Original query: “How do I fix a leaking kitchen faucet?”
LLM-generated hypothetical:
Kitchen Faucet Leak Repair Guide
A leaking kitchen faucet is one of the most common plumbing issues. Most leaks are caused by worn washers or O-rings. To fix it, turn off the water supply, remove the handle by unscrewing the set screw, replace the washer or O-ring,then reassemble and test. The process takes about 30 minutes…
Now you’re comparing document-to-document. The embedding of this hypothetical will be much closer to your actual repair guides than the original question ever was.
What HyDE solves:
- Query-document mismatch , Questions and documents are now the same type of text
- Vocabulary gaps , User says “broken sink,” LLM generates “leaking faucet”
- Intent capture , The hypothetical contains what the user actually wants to know
- Semantic richness , A paragraph has more signal than a one-line query
Implementation
The code is straightforward. Here’s the core logic:
def retrieve_with_hyde(query, llm, embedder, vector_db, k=10):
# Step 1: Generate hypothetical document
prompt = f"""Write a short document that would answer this query.
Be concrete and informative.
Query: {query}
Document:"""
hypothetical_doc = llm.generate(prompt)
# Step 2: Embed the hypothetical (not the query)
embedding = embedder.encode(hypothetical_doc)
# Step 3: Search with that embedding
results = vector_db.search(embedding, k=k)
return results
Three steps. Generate, embed, search.
The hypothetical document doesn’t need to be perfect or even factually correct. It just needs to sound like the documents in your database. The embedding captures the semantic neighborhood, not the specific facts.
Making It Better
Add re-ranking. HyDE improves recall , you find more relevant documents. But ranking might still be off. A cross-encoder reranker using the original query cleans this up:
# Get more candidates than you need
candidates = retrieve_with_hyde(query, k=30)
# Re-rank with original query
results = reranker.rerank(query, candidates, top_k=10)
The hypothetical finds the right neighborhood. The reranker picks the best documents within it.
Try multiple perspectives. Generate hypothetical documents from different angles , beginner vs expert, technical vs casual. Average the embeddings:
perspectives = [
"Answer this as a beginner would understand:",
"Answer this with technical depth:",
"Answer this practically:"
]
embeddings = []
for perspective in perspectives:
doc = llm.generate(f"{perspective}\n\nQuery: {query}")
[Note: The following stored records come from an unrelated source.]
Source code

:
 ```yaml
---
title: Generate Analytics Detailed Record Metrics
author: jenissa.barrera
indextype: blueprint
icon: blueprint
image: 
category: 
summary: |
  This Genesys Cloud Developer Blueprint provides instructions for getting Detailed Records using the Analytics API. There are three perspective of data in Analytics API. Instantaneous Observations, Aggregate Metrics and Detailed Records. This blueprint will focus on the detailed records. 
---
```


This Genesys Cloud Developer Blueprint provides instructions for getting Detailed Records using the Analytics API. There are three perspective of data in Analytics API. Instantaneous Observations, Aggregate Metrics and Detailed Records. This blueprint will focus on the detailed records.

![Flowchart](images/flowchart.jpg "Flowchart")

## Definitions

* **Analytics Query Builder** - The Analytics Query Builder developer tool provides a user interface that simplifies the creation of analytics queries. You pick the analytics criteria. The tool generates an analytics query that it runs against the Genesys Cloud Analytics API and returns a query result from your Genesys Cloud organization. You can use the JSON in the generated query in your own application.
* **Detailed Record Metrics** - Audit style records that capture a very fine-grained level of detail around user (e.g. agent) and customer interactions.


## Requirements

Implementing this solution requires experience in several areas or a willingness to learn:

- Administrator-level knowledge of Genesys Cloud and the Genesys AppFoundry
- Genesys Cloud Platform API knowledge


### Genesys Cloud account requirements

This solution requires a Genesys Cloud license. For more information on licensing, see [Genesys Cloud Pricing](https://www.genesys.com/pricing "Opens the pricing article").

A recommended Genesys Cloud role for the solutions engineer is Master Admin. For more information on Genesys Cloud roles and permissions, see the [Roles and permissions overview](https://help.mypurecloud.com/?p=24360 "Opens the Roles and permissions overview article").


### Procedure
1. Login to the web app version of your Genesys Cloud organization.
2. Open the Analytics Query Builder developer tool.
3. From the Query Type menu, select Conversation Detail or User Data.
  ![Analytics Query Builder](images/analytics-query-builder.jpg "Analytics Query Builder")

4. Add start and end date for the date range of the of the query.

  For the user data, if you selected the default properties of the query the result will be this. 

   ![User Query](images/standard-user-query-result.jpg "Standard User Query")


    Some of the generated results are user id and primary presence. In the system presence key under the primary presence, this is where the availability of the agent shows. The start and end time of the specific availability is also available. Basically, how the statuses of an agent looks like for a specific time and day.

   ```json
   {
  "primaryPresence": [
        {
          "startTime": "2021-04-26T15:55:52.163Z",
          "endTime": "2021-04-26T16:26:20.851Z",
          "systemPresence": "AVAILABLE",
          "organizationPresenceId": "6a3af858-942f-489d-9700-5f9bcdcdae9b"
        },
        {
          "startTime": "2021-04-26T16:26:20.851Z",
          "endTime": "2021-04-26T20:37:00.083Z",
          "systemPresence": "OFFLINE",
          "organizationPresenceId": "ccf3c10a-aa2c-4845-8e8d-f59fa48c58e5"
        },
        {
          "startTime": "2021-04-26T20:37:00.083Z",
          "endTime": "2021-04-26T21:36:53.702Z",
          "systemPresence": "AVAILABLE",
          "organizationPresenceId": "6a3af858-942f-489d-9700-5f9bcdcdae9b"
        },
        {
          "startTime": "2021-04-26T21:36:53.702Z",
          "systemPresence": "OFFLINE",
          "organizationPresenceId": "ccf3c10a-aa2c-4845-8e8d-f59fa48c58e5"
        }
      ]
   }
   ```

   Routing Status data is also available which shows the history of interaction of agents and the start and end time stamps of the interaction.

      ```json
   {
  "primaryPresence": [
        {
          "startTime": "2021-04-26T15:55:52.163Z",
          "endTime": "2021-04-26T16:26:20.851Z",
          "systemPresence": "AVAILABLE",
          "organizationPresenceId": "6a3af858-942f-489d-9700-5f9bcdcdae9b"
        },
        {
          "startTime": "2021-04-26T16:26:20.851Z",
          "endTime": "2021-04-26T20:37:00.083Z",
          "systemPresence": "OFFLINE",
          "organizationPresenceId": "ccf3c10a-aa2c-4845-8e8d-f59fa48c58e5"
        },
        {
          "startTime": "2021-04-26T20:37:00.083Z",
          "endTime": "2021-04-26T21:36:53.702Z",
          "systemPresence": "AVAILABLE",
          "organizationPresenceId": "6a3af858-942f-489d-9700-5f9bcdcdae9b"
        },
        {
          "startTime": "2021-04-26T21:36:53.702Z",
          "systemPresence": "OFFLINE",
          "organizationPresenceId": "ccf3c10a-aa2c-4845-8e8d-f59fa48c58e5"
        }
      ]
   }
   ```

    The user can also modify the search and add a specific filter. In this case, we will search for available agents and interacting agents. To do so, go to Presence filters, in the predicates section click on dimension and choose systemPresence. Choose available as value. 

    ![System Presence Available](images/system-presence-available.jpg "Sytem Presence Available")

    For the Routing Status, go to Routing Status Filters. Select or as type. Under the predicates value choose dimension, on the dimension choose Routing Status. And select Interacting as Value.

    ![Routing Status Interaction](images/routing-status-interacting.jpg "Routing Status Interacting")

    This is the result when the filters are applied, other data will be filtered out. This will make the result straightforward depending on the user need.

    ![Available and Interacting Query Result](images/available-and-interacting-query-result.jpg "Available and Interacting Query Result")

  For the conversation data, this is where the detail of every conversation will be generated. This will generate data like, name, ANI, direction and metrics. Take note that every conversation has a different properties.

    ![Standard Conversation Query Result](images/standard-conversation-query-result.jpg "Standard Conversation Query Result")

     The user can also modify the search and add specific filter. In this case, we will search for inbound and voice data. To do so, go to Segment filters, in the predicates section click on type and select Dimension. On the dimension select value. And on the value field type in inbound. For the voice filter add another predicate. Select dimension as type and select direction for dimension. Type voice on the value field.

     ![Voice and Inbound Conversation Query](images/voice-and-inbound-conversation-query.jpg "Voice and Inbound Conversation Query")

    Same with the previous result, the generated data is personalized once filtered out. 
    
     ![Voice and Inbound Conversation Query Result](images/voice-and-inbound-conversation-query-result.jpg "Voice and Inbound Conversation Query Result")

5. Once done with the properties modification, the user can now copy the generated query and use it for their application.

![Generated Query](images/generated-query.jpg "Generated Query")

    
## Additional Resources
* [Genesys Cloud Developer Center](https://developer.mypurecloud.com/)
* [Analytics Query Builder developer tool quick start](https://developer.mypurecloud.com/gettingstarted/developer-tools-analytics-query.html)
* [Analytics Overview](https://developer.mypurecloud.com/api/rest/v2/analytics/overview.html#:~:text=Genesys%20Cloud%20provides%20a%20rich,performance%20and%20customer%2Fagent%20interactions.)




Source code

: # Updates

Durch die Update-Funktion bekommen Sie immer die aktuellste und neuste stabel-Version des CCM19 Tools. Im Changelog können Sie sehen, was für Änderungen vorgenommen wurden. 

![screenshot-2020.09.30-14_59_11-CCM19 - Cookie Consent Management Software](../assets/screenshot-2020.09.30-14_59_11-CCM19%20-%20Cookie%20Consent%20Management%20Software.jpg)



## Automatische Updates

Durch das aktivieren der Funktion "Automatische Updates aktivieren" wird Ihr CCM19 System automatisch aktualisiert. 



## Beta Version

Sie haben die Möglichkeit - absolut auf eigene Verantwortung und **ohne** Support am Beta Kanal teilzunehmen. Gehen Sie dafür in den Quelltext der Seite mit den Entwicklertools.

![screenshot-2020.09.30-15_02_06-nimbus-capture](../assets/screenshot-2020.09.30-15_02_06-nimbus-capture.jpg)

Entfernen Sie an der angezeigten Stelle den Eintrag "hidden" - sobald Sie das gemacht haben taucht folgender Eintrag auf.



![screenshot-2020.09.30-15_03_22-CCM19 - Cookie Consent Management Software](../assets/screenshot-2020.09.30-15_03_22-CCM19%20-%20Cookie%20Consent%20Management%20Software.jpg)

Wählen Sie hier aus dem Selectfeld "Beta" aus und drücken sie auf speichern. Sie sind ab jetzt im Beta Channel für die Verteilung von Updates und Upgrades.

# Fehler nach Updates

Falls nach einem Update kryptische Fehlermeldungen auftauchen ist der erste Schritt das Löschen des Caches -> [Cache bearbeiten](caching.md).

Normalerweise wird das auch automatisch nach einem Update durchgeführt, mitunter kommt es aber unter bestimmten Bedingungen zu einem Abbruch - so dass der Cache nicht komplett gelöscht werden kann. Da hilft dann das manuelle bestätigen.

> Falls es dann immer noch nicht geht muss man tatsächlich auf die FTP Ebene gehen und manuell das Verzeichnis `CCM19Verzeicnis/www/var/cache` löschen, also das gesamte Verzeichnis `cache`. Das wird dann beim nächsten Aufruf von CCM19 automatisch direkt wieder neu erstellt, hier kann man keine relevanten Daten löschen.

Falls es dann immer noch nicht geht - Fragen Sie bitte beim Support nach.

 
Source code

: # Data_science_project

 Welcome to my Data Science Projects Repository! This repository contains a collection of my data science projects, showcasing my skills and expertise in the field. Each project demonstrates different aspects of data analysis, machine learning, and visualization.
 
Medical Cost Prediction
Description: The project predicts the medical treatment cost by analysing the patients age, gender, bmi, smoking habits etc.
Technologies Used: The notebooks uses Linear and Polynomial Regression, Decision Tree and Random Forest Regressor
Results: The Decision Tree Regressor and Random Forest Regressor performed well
embeddings.append(embedder.encode(doc))
final_embedding = np.mean(embeddings, axis=0)
This casts a wider net when you’re not sure what type of document the user needs.
The Trade-offs
What you gain:
- Better retrieval alignment
- Bridges vocabulary gaps
- Captures user intent more fully
- Often 5–15% improvement in retrieval metrics
What it costs:
- One LLM call per query (50–150ms typically)
- One extra embedding call (~5ms)
- Slightly more complexity
The hallucination question: Yes, LLMs can generate incorrect information in the hypothetical document. But it doesn’t matter much , you’re using it for embedding, not for the final answer. A slightly wrong hypothetical still lands in roughly the right semantic neighborhood.
When to Use HyDE
Use it if:
- Your retrieval feels mediocre (relevant docs are buried)
- Your documents have diverse writing styles
- Users phrase queries differently than your content
- You can tolerate ~100ms extra latency
Skip it if:
- Current retrieval is already good
- Speed is critical (real-time, high-throughput)
- Queries are simple keyword lookups
- You’re on a strict LLM budget
The Bottom Line
HyDE solves query-document mismatch by making your query look like a document before embedding it.
The generated hypothetical serves as a bridge. It captures intent. It uses the right vocabulary. It contains enough semantic signal to land in the right neighborhood of your vector space.
One LLM call per query. Potentially double-digit retrieval improvement.
If your RAG retrieval is good, don’t bother. If it’s mediocre, HyDE is one of the highest-impact changes you can make with minimal complexity.
Sometimes the simplest ideas work best.